+++ Input

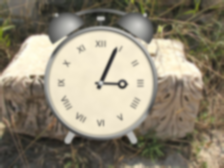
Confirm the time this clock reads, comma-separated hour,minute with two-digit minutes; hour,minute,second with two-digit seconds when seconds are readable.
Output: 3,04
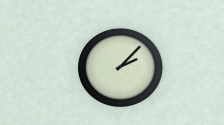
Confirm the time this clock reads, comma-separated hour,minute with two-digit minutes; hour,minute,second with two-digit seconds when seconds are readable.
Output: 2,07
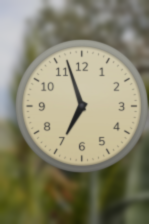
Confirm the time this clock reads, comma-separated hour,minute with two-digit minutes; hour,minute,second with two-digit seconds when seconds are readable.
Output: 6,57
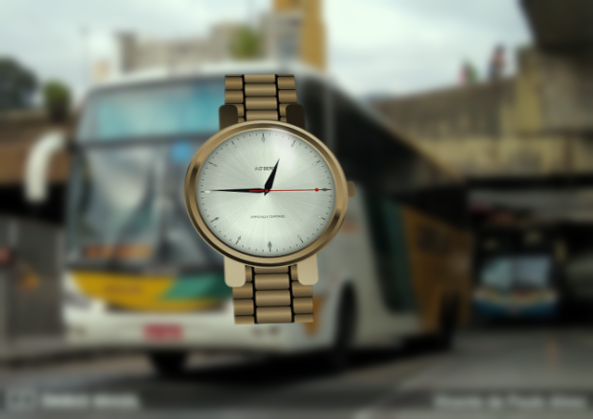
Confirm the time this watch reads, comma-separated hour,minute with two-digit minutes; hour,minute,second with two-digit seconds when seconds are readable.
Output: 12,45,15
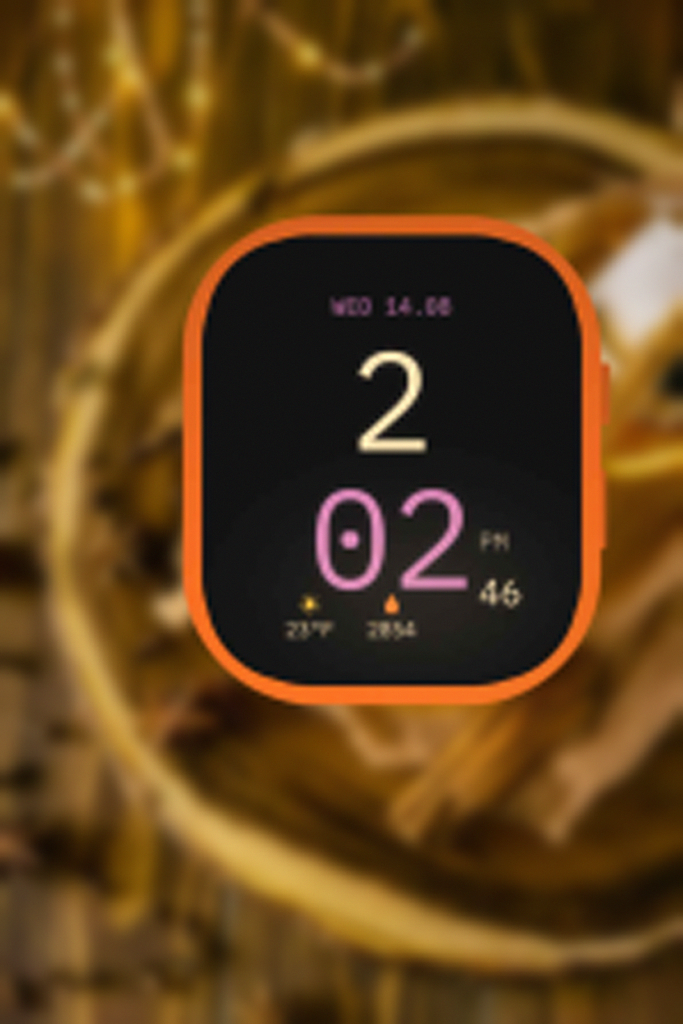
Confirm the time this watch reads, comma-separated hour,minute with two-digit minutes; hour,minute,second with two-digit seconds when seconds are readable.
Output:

++++++

Copy every line of the data above word for word, leaving out the pictures.

- **The answer**
Confirm the time this clock reads, comma-separated hour,minute with two-digit minutes; hour,minute,second with two-digit seconds when seconds are readable.
Output: 3,04
Confirm the time this clock reads, comma-separated hour,minute with two-digit minutes; hour,minute,second with two-digit seconds when seconds are readable.
Output: 2,07
Confirm the time this clock reads, comma-separated hour,minute with two-digit minutes; hour,minute,second with two-digit seconds when seconds are readable.
Output: 6,57
Confirm the time this watch reads, comma-separated hour,minute with two-digit minutes; hour,minute,second with two-digit seconds when seconds are readable.
Output: 12,45,15
Confirm the time this watch reads, comma-separated hour,minute with two-digit minutes; hour,minute,second with two-digit seconds when seconds are readable.
Output:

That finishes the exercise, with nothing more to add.